According to the World Health Organisation, mental health issues lead to more than 10 per cent of lost years of healthy life [in an individual] and over 30 per cent of all years lived with disability. The World Economic Forum says depression and anxiety disorders cost the global economy $1 trillion (Dh3.67 trillion) every year in lost productivity. Clearly, mental health needs to occupy the same rank as other leading health concerns such as obesity, diabetes and heart health.
The biggest challenge is presented by the need to normalise the conversations about mental health and this can only come about when each family and individual shuns the stigma and gives mental health the dignity, attention and urgency it deserves.
The UAE’s National Policy for the Promotion of Mental Health is undertaking a host of measures to develop, strengthen and expand mental health services for patients of all ages. But what will truly shift the narrative onto positive grounds is a foundational change in attitude among people regarding mental illness, which continues to be stigmatised by many cultures.

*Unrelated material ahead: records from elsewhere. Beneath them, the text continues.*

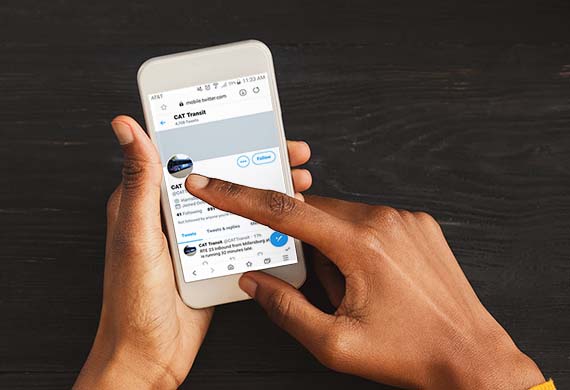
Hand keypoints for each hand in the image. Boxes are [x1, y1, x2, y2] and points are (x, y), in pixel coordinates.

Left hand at [74, 116, 311, 388]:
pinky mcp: (214, 258)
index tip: (248, 122)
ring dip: (266, 190)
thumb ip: (140, 182)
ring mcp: (197, 236)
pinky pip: (243, 232)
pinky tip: (287, 219)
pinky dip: (266, 222)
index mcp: (149, 200)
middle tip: (289, 153)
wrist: (149, 356)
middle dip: (257, 159)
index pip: (185, 153)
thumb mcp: (137, 235)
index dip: (217, 133)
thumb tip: (126, 127)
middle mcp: (175, 214)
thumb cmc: (132, 301)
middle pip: (220, 175)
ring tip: (296, 183)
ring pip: (237, 202)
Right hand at [184, 176, 545, 389]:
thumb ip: (286, 308)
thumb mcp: (335, 344)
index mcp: (360, 246)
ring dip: (335, 250)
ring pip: (343, 219)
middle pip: (315, 217)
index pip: (283, 212)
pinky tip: (377, 280)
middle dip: (307, 250)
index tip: (210, 186)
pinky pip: (371, 222)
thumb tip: (254, 281)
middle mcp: (384, 220)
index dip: (238, 198)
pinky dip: (359, 244)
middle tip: (330, 291)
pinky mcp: (419, 224)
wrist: (472, 356)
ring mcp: (406, 218)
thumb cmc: (409, 353)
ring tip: (360, 292)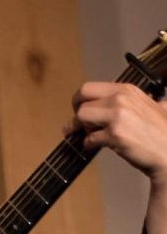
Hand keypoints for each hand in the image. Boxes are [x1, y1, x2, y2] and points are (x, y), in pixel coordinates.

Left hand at [67, 81, 166, 233]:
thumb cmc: (159, 131)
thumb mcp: (149, 106)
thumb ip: (131, 101)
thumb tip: (115, 101)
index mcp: (126, 90)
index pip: (88, 88)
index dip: (79, 100)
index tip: (78, 109)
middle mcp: (121, 99)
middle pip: (81, 102)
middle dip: (75, 115)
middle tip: (76, 125)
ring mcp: (117, 116)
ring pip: (81, 117)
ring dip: (82, 129)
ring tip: (92, 136)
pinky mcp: (114, 135)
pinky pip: (89, 139)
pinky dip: (88, 144)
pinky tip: (95, 146)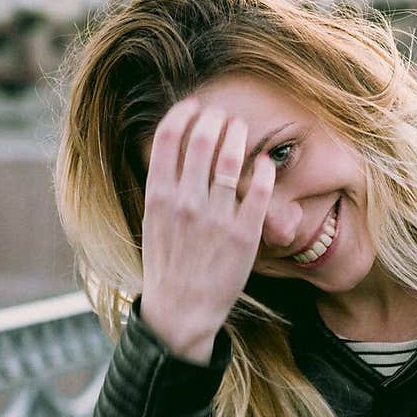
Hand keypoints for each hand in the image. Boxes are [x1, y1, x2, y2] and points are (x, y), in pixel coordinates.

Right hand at [139, 97, 275, 362]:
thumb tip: (175, 150)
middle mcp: (185, 202)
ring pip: (229, 160)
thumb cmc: (168, 264)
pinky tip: (264, 163)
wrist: (182, 310)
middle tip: (222, 116)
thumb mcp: (152, 221)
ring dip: (237, 136)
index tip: (194, 106)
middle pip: (201, 140)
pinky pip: (258, 191)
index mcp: (158, 197)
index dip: (182, 115)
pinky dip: (262, 171)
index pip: (167, 139)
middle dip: (214, 119)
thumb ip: (163, 187)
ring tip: (240, 129)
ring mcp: (215, 218)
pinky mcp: (243, 234)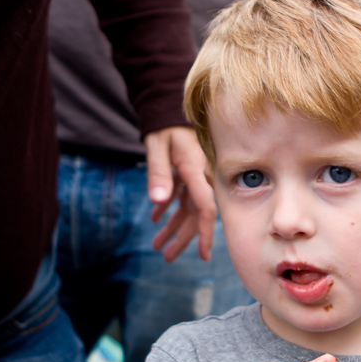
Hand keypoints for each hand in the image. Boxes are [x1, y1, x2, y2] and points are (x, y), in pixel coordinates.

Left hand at [143, 126, 215, 261]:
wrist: (168, 104)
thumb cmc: (163, 124)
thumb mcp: (156, 147)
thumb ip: (158, 173)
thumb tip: (157, 201)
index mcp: (196, 170)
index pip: (205, 208)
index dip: (204, 233)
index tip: (202, 255)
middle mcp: (201, 176)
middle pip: (196, 214)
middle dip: (182, 238)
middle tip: (166, 257)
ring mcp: (196, 175)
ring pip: (188, 208)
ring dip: (173, 227)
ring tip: (156, 245)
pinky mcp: (188, 173)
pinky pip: (182, 196)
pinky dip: (168, 208)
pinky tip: (155, 218)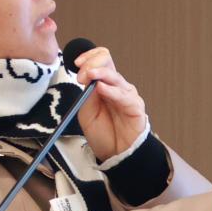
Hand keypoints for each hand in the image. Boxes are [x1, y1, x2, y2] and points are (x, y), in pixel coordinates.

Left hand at [73, 46, 147, 160]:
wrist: (116, 154)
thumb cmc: (103, 133)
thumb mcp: (86, 112)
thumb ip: (87, 95)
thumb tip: (87, 77)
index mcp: (104, 84)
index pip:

When experts talk of the three-pronged approach to treating mental health — educate, normalise, treat — the biggest challenge is presented by the need to normalise the conversations about mental health and this can only come about when each family and individual, irrespective of their cultural background, shuns the stigma and gives mental health the dignity, attention and urgency it deserves. Another way to ensure we don’t carry our burdens of attitude into the future is to make mental health awareness an integral part of early education.
The sooner we disinvest children of the obsolete values of shame and stigma associated with mental health issues, the earlier we will see the changes we desire in society.